Currently, students can study Japanese, German, French, Spanish, and Mandarin, and travel on exchange to such diverse locales as Argentina, Austria, Belgium, Chile, China, France, Germany, Japan, Mexico, Peru or Spain. These locations are based on existing exchange agreements with Carleton, as well as the availability of courses in Carleton's language programs as students are expected to complete two full-year courses of language study prior to going abroad.

====Concentrations====
- International Marketing and Trade
- Strategic Management and International Human Resources
- International Investment, Finance, and Banking

===Master of Business Administration===
While Sprott's MBA program is relatively new, it was developed from the previous Master of Management Studies program. The school decided to take their largely research-centred program, and refocus it into a program more targeted towards practical applications .

===Doctoral program===
The Sprott Ph.D. in Management is a research-focused program. It offers a number of interdisciplinary, issue-focused courses to provide a holistic perspective to defining and solving problems.

===Sprott Competes===
The Sprott School of Business also operates a comprehensive business case competition training program, known as Sprott Competes, whose aim is to cultivate student skills in integrative thinking, teamwork, decision-making, and effective communication. The program is open to all Sprott students and consists of a mix of course-based and extra-curricular components, including: a business analysis and presentation course, skill-building workshops, an internal case competition and an elite case training squad. Participants in the Sprott Competes program attend a range of national and international case competitions including:
- Jeux du Commerce (JDC) Central
- Queen's University Inter-Collegiate Business Competition (ICBC)
- John Molson Undergraduate Case Competition
- Network of International Business Schools (NIBS) Worldwide Case Competition
- University of Navarra International Case Competition
- University of Vermont Family Enterprise Case Competition

==Student life==
Multiple Sprott clubs and societies provide numerous opportunities for students to get involved.

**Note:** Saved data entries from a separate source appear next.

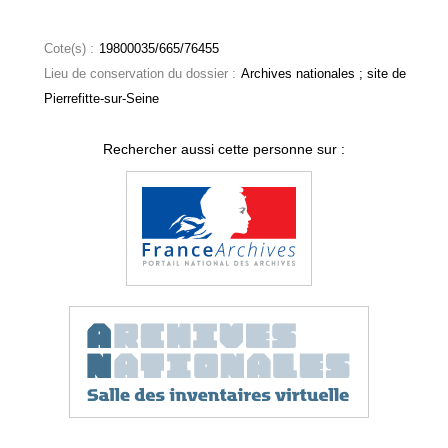
Cote(s) :
19800035/665/76455
Lieu de conservation du dossier :
Archives nationales ; site de
Pierrefitte-sur-Seine
Rechercher aussi cette personne sur :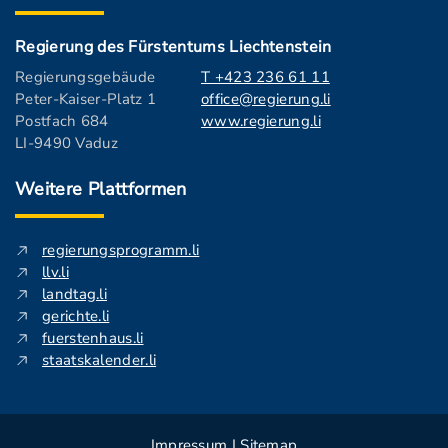
Regierung des Fürstentums Liechtenstein
Regierungsgebäude
T +423 236 61 11
Peter-Kaiser-Platz 1
office@regierung.li
Postfach 684
www.regierung.li
LI-9490 Vaduz
Weitere Plattformen
regierungsprogramm.li
llv.li
landtag.li
gerichte.li
fuerstenhaus.li
staatskalender.li
Impressum
|
Sitemap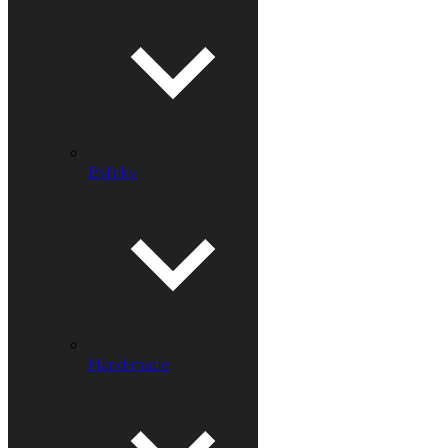
Bylinky
Hand-made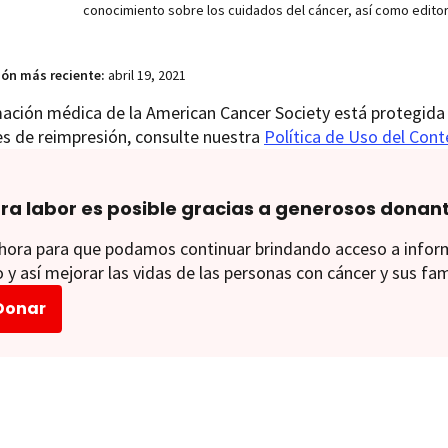
conocimiento sobre los cuidados del cáncer, así como edito
ión más reciente:
abril 19, 2021
ación médica de la American Cancer Society está protegida 
es de reimpresión, consulte nuestra
Política de Uso del Con
ra labor es posible gracias a generosos donan
ora para que podamos continuar brindando acceso a informac
 y así mejorar las vidas de las personas con cáncer y sus fam
Donar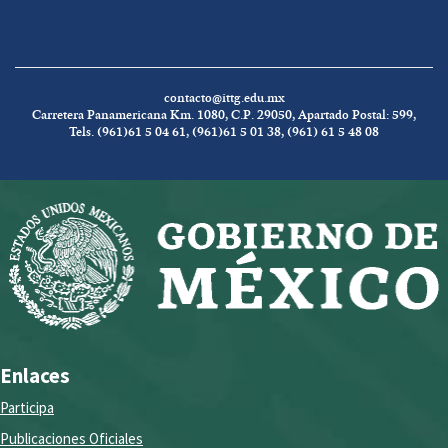
contacto@ittg.edu.mx
Carretera Panamericana Km. 1080, C.P. 29050, Apartado Postal: 599,
Tels. (961)61 5 04 61, (961)61 5 01 38, (961) 61 5 48 08
Enlaces
Participa
Publicaciones Oficiales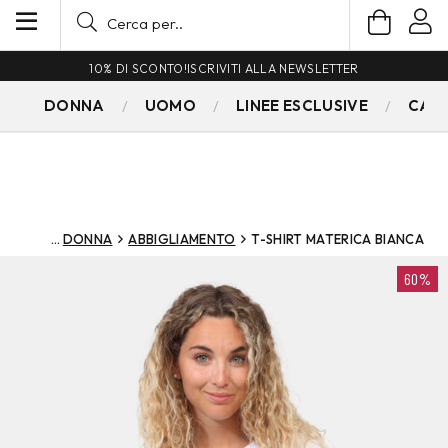
10% DI SCONTO!
ISCRIVITI ALLA NEWSLETTER
DONNA
UOMO
LINEE ESCLUSIVE
CAM
DONNA
ABBIGLIAMENTO
T-SHIRT MATERICA BIANCA
60%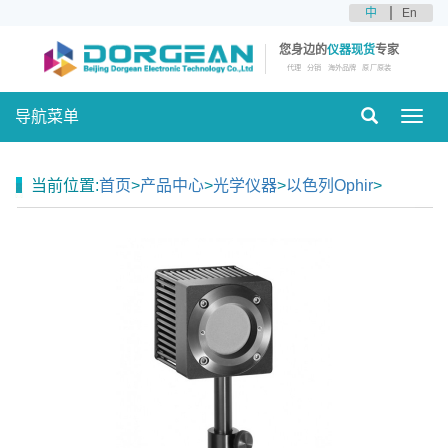
中
En
您身边的
仪器现货
专家
代理
分销
海外品牌
原厂原装
导航菜单
Toggl
navig
当前位置:
首页
>
产品中心
>
光学仪器
>
以色列Ophir
>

These include the Sprott Business Students' Society, the Sprott Information Systems Students Association, the Sprott Finance Association, the Sprott International Business Association, the Sprott Marketing Association, and the Sprott Accounting Students Association, in addition to the numerous clubs and societies within Carleton University's general community.

===SPROSH===
Beginning in 2009, the Sprott Business Student Society introduced Sprosh, the Fall Orientation Week for Sprott Students. The week for all incoming first year business students, named interns throughout the week, coming into Carleton University. Upper year students take part as the facilitators of the week, all of whom have various roles: presidents, vice presidents, managers and board of directors.

===Rankings===
The Sprott School of Business has been ranked 16th overall in Canada, and 1st in its class by Ediversal rankings in 2016.

===Sprott Student Investment Fund===
The Sprott Student Investment Fund (SSIF) was founded in 2007 as a charitable organization under the guidance of academic overseer Howard Nemiroff with an endowment from the school of $50,000. It has grown from 8 members to over 20 members as of October 2019 and has been able to maintain a positive margin against the S&P 500 as its benchmark for performance comparison. The aim of the Fund is to educate its participants in how the process of evaluation of investment opportunities takes place with large sums of money. Its focus is on value investing, primarily based on bottom-up economic analysis matched with fundamental analysis. It does not use technical analysis to make meaningful investment decisions but technical analysis is sometimes used to determine entrance and exit opportunities. The Sprott Student Investment Fund is run by students enrolled in the Sprott School of Business and historically has been staffed primarily by students in the undergraduate Finance concentration. Currently, the Fund has over $1M AUM.